Task A
In the records, from the line with "Guarda mi nombre, correo" up to and including the line with "Version: 2.0 Datum: 22.09.2023", can you swap "Uçak" for "Tren" and write those lines out again with nothing else changed? Omit the pictures.

Passage to read
In-hand Reorientation Control of Underactuated Dexterous Hand with MHSA-CL-PPO

The development of robotic end-effectors has progressively evolved from high integration and enhanced perception towards simplified designs and improved stability to meet market demands and increase commercialization potential. Among these, the underactuated dexterous hand represents a significant trend. By reducing the number of actuators through clever mechanical design, it achieves a favorable balance between system complexity, reliability, and cost. Compared to fully-actuated, high-degree-of-freedom (DoF) models, its underactuated principle is more conducive to miniaturization and simplifies maintenance. However, the inherent limitation in DoF often leads to insufficient precision and a constrained action space, making it challenging to perform dexterous manipulation tasks.

Data to examine
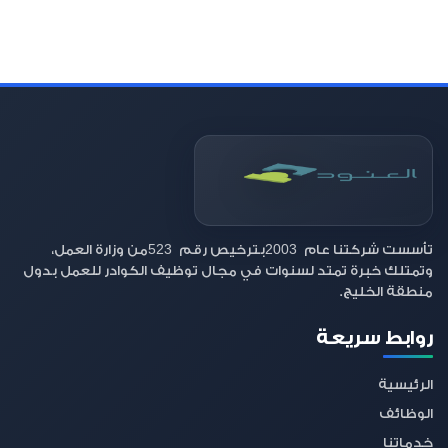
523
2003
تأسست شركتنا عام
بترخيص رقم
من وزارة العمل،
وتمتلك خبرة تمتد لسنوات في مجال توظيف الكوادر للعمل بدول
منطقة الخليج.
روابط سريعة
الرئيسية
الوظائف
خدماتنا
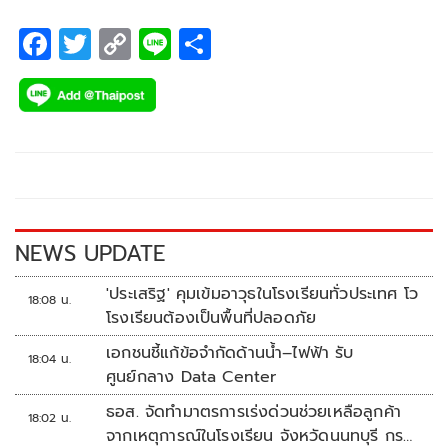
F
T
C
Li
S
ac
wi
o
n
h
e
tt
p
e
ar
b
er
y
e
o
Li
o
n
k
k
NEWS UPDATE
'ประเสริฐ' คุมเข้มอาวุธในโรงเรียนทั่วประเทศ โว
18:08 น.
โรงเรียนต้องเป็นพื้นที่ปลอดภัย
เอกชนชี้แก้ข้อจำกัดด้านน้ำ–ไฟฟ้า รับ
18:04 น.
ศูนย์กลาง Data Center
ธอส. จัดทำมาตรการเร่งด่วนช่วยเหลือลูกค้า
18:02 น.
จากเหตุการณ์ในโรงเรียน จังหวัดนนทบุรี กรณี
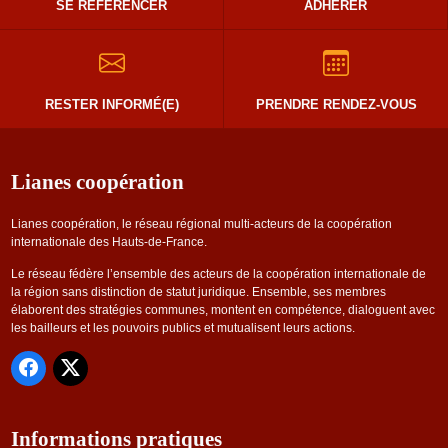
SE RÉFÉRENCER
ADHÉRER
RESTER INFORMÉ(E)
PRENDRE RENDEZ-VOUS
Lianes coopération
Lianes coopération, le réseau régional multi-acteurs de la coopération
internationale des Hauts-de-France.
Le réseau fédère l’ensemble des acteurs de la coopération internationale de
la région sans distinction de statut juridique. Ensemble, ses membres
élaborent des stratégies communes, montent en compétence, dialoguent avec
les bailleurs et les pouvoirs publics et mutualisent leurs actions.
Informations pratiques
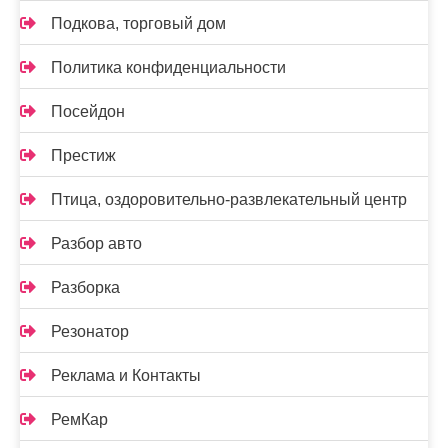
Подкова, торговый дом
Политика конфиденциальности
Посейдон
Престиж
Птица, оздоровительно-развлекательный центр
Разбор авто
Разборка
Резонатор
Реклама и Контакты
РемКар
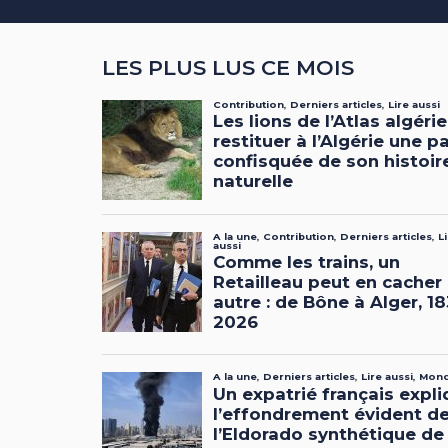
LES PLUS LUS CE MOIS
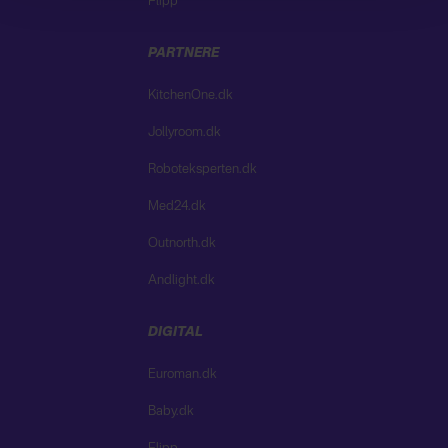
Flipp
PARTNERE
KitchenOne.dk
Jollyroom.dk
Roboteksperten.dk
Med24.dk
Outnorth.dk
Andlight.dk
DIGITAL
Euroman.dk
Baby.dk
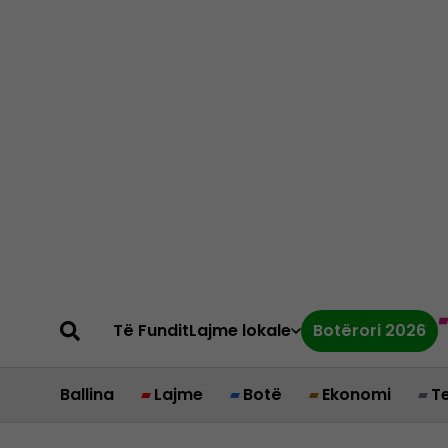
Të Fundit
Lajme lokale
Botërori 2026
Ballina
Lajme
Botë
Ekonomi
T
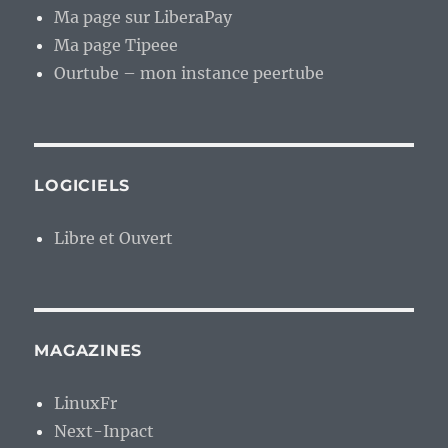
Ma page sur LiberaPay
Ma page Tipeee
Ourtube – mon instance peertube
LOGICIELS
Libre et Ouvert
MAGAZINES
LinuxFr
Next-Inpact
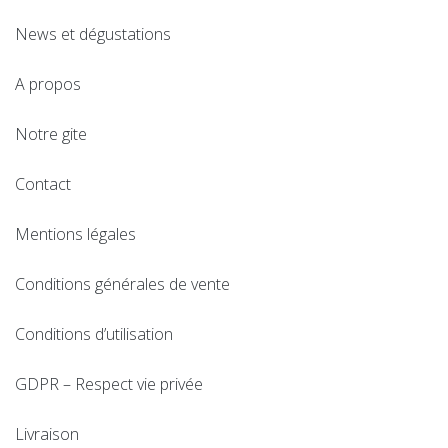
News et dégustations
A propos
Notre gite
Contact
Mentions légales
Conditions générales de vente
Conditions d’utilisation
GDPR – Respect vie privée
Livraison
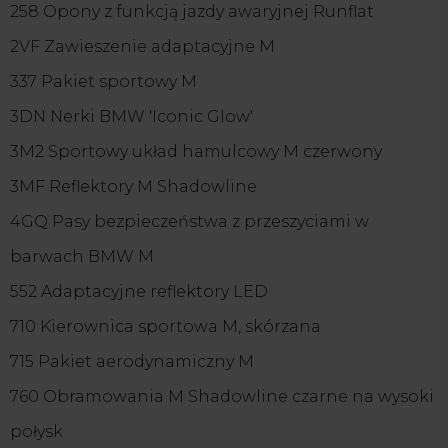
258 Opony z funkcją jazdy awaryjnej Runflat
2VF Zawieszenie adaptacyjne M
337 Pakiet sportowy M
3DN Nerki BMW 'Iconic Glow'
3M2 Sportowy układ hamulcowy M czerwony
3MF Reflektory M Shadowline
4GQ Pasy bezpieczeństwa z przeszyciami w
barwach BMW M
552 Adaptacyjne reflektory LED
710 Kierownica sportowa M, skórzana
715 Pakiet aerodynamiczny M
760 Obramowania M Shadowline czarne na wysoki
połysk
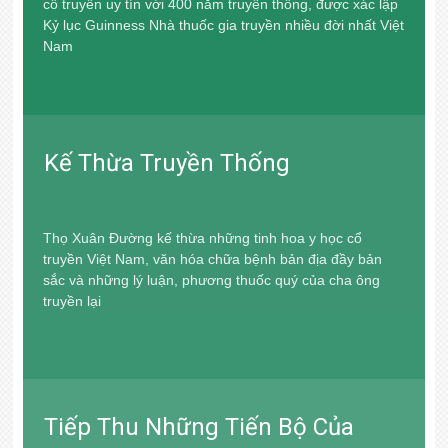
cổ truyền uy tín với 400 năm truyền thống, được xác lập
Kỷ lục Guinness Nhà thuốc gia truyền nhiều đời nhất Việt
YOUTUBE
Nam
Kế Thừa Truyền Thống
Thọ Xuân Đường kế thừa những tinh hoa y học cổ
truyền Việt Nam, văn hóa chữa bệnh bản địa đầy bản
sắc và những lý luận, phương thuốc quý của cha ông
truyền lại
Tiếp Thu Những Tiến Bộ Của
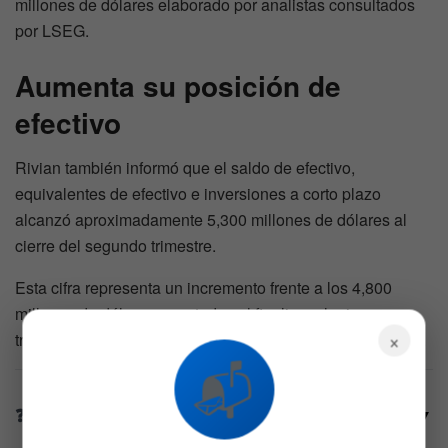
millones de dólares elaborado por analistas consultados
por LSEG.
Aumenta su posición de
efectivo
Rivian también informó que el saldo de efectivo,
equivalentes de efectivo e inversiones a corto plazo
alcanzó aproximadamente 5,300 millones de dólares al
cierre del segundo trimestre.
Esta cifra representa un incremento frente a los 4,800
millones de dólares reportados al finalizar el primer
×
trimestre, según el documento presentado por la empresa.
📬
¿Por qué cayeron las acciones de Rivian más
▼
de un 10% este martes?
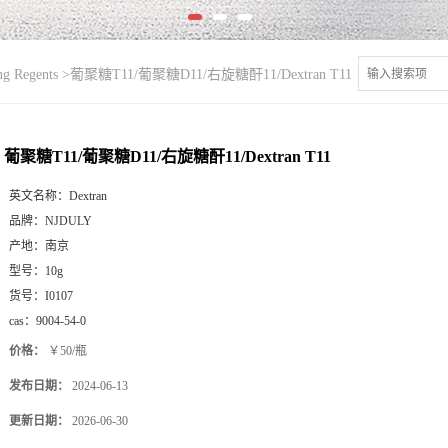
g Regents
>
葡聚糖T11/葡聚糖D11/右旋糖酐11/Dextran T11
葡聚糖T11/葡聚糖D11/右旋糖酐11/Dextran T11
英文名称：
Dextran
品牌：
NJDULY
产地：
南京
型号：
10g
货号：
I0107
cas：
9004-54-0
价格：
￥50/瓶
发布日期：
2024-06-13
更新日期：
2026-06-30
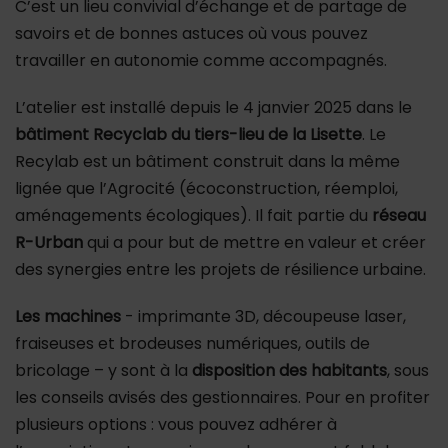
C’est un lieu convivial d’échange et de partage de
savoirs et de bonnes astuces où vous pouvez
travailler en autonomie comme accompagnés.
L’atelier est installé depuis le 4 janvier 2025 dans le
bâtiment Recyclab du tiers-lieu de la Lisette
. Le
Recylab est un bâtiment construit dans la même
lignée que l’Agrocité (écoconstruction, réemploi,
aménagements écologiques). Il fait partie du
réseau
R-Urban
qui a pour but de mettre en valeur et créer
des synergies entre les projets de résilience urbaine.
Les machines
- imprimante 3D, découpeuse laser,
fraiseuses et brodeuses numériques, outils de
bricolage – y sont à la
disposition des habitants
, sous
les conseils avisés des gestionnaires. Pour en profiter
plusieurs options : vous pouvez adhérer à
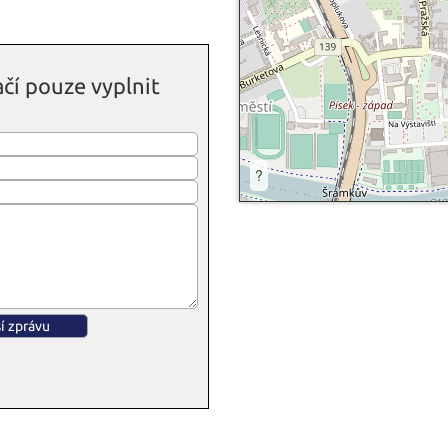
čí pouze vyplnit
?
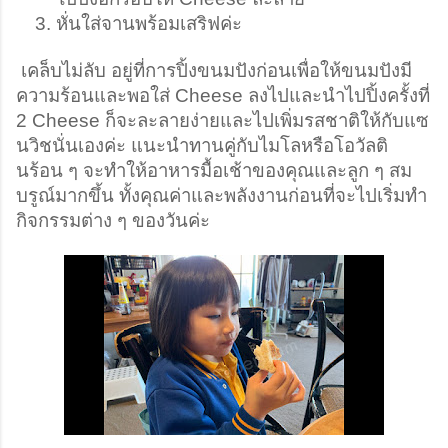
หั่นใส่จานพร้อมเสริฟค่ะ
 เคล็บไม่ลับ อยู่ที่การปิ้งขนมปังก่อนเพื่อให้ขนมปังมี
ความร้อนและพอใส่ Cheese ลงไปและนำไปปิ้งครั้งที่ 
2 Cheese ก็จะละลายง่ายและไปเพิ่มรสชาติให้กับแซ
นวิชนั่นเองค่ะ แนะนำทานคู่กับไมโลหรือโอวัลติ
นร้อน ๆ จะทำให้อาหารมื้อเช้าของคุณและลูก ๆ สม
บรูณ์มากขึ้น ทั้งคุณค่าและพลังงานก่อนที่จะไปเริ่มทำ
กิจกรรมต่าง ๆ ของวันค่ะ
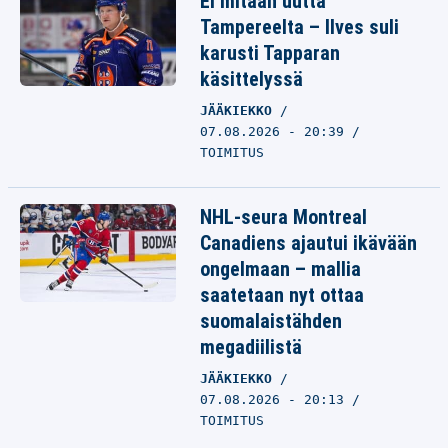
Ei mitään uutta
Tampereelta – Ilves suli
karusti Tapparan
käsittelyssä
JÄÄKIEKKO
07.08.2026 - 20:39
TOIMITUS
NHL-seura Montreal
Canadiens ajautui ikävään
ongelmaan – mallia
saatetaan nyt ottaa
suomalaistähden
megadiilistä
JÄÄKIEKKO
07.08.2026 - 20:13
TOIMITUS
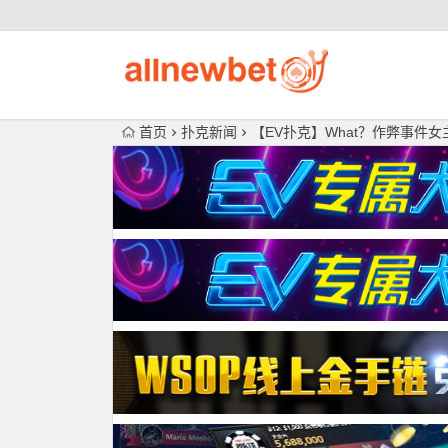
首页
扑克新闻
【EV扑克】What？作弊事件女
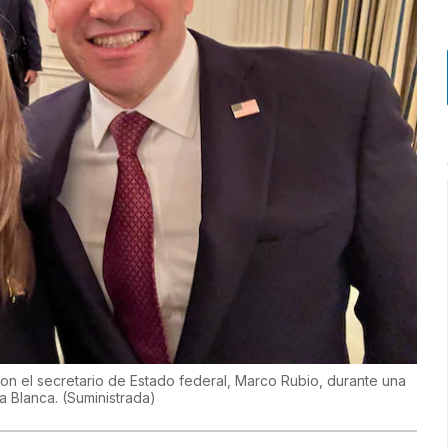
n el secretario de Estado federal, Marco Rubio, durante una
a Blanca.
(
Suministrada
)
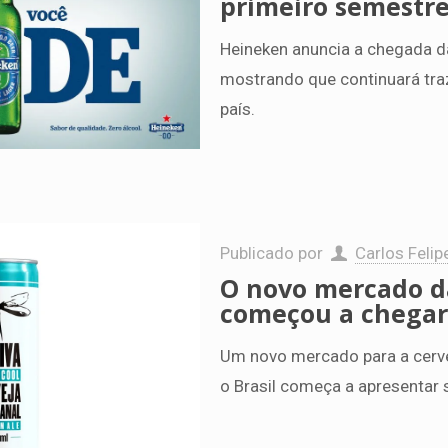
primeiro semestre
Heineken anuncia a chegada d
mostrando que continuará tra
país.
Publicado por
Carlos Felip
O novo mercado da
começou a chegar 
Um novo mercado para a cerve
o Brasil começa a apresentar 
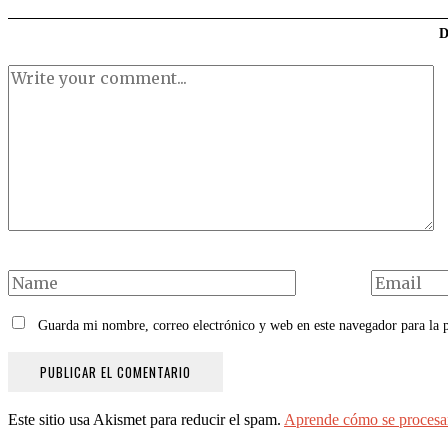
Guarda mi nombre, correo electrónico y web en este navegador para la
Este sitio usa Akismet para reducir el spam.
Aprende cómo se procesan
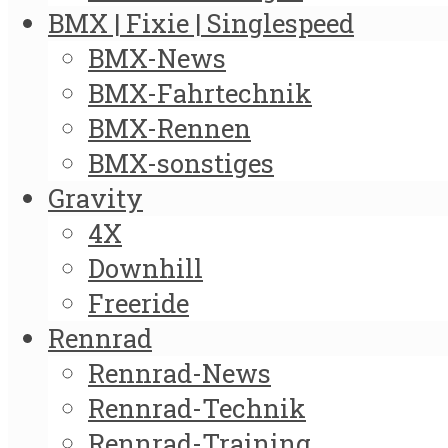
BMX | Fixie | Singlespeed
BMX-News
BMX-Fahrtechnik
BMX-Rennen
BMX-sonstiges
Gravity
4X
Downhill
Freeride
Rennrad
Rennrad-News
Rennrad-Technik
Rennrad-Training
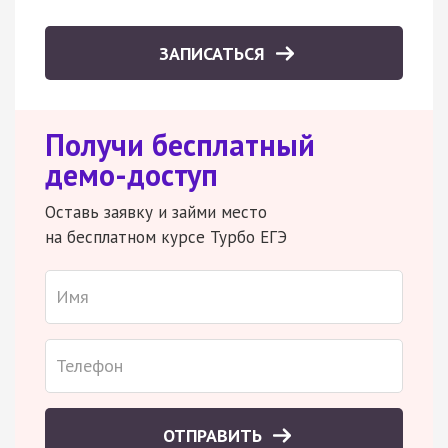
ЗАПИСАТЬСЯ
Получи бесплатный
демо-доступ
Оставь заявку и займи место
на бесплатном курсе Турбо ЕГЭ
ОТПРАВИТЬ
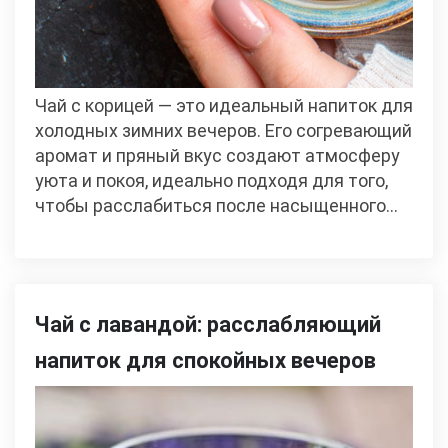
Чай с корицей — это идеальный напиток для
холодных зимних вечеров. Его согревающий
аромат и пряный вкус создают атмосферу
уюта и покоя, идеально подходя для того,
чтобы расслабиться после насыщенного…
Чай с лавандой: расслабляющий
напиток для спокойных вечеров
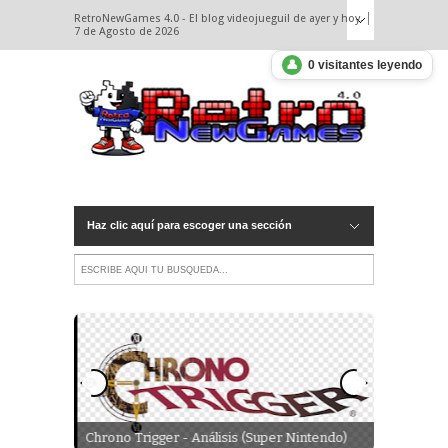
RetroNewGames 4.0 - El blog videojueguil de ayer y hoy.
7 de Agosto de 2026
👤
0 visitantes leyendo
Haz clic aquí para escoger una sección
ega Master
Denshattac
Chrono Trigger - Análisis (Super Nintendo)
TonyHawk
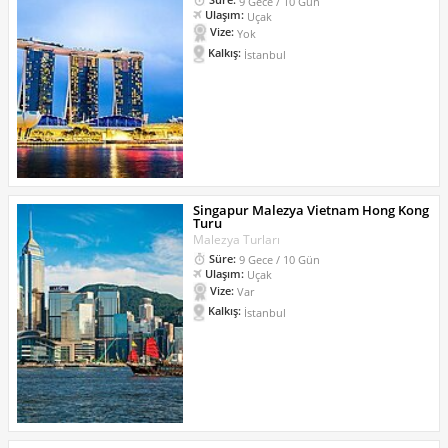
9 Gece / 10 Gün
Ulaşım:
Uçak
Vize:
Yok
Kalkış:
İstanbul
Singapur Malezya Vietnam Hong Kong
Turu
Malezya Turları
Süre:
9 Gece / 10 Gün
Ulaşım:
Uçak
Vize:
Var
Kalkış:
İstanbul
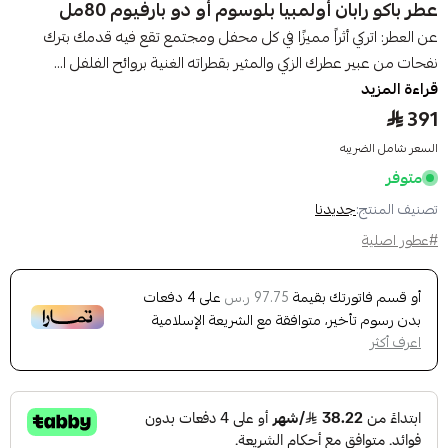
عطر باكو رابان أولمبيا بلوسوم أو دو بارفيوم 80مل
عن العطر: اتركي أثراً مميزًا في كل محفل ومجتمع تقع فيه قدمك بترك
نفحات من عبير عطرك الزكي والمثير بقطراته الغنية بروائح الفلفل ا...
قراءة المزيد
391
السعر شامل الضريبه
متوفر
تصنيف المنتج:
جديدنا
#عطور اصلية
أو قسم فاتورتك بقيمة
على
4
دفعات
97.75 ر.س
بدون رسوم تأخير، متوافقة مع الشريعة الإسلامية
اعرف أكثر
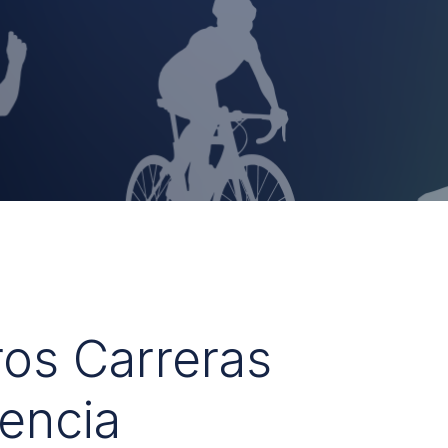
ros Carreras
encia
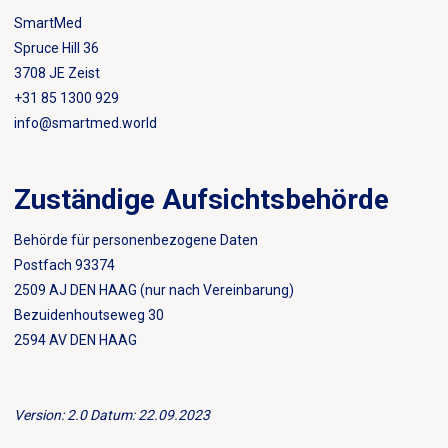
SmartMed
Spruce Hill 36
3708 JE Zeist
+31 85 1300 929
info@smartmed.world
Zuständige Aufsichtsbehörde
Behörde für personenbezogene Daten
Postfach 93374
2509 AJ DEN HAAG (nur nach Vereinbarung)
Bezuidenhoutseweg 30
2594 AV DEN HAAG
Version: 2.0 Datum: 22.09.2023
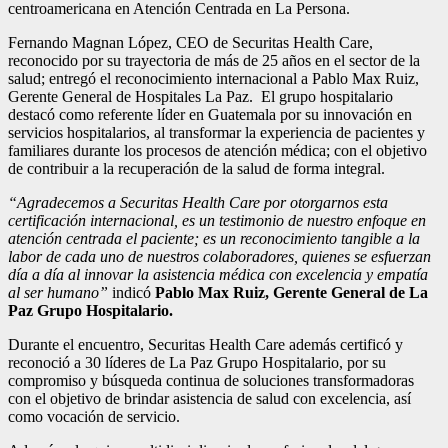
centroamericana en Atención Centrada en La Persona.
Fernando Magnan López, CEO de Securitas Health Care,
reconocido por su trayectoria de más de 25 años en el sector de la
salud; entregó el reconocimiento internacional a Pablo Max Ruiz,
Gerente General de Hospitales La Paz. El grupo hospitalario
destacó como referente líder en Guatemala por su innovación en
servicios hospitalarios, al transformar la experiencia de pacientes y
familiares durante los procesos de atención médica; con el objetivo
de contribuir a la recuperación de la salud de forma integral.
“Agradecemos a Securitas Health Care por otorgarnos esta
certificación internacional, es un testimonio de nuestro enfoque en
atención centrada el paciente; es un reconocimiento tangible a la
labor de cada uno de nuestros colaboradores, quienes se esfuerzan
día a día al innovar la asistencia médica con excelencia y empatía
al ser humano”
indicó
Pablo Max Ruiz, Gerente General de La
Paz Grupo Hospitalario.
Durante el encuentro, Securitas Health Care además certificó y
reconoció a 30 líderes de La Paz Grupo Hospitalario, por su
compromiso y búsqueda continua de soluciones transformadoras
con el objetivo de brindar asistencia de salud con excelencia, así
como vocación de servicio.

Task B
How would you extend the passage on underactuated dexterous hands, picking up after its final sentence?

Reply A
Guarda mi nombre, correo electrónico y web en este navegador para la
Este sitio usa Akismet para reducir el spam.
Aprende cómo se procesan
BMX | Fixie | Singlespeed
BMX-News
BMX-Fahrtechnik
BMX-Rennen
BMX-sonstiges
Gravity
4X
Downhill
Freeride
Rennrad
Rennrad-News
Rennrad-Technik
Rennrad-Training
ЗАПИСАТЬСЯ
Получи бесплатный
демо-доступ
Оставь заявку и займи место
на бесплатном курсе Турбо ЕГЭ
ОТПРАВИТЬ
Чай с корицей — это идеальный напиток для
холодных зимних вечеров. Его согревающий
аромат и пряный вкус создают атмосферу
уюта и покоя, идеально подходя для того,
чтобы расслабиться после насыщенного…
Чай с лавандой: расслабляющий
напиток для спокойных вечеров
RetroNewGames 4.0 - El blog videojueguil de ayer y hoy.
7 de Agosto de 2026
👤
0 visitantes leyendo
Haz clic aquí para escoger una sección
ega Master
Denshattac
Chrono Trigger - Análisis (Super Nintendo)
TonyHawk
9 Gece / 10 Gün
Ulaşım:
Tren
Vize:
Yok
Kalkış:
İstanbul
Singapur Malezya Vietnam Hong Kong
Turu
Malezya Turları
Süre:
9 Gece / 10 Gün
Ulaşım:
Tren
Vize:
Var
Kalkış:
İstanbul
عطر باكو رابان أولمبيا بلوسوم أو دو بارفيوم 80مل
عن العطر: اتركي أثراً مميزًا في كل محفل ومجتمع تقع فيه قدمك بترك
نفحات من عبير عطرك الزكي والمثير بقطراته الغنية بروائح الفلفل ا...
قراءة المزيد
391
السعر شامل الضريبه
متوفر
تصنيف المنتج:
جديدنا
#عطور اصلية
أو قسم فاتورتك بقيمة
على
4
دفعات
97.75 ر.س
بدون رسوم تأخير، متوافقة مع الشريعة الإسلامية
اعرف أكثر
ros Carreras
encia
SmartMed
Spruce Hill 36
3708 JE Zeist
+31 85 1300 929
info@smartmed.world
Zuständige Aufsichtsbehörde
Behörde für personenbezogene Daten
Postfach 93374
2509 AJ DEN HAAG (nur nach Vereinbarung)
Bezuidenhoutseweg 30
2594 AV DEN HAAG
Version: 2.0 Datum: 22.09.2023

Reply B
Dexterous in-hand manipulation, defined as the skillful change of an object’s pose through selective contact and force application, is a crucial frontier in robotics. A quintessential example of such manipulation is the in-hand reorientation or flipping of an object, a functional action ubiquitous in human daily life. This task presents several key challenges: (1) The high-dimensional state and action spaces lead to slow policy exploration. (2) The complex, non-linear motion trajectories arising from the interaction between the dexterous robotic hand and the object increase control difficulty. (3) There is a fundamental limitation in the fingertip workspace, especially pronounced for low-DoF underactuated hands. The question of how to achieve dexterous operations with limited DoF remains a significant hurdle.

Recent years have witnessed substantial progress in learning-based methods for dexterous manipulation. Pioneering work by research teams has demonstrated successful in-hand reorientation using model-free reinforcement learning (RL) on high-DoF hands, later transferred to physical systems. Other approaches have incorporated tactile sensing, monocular depth estimation, hierarchical policy architectures, and simulation-to-real adaptation to handle unknown objects and complex geometries. Nonetheless, these advanced methods primarily target dexterous robotic hands with a DoF count comparable to the human hand. Directly applying them to the underactuated dexterous hand for dexterous tasks may result in suboptimal performance due to its inherent constraints.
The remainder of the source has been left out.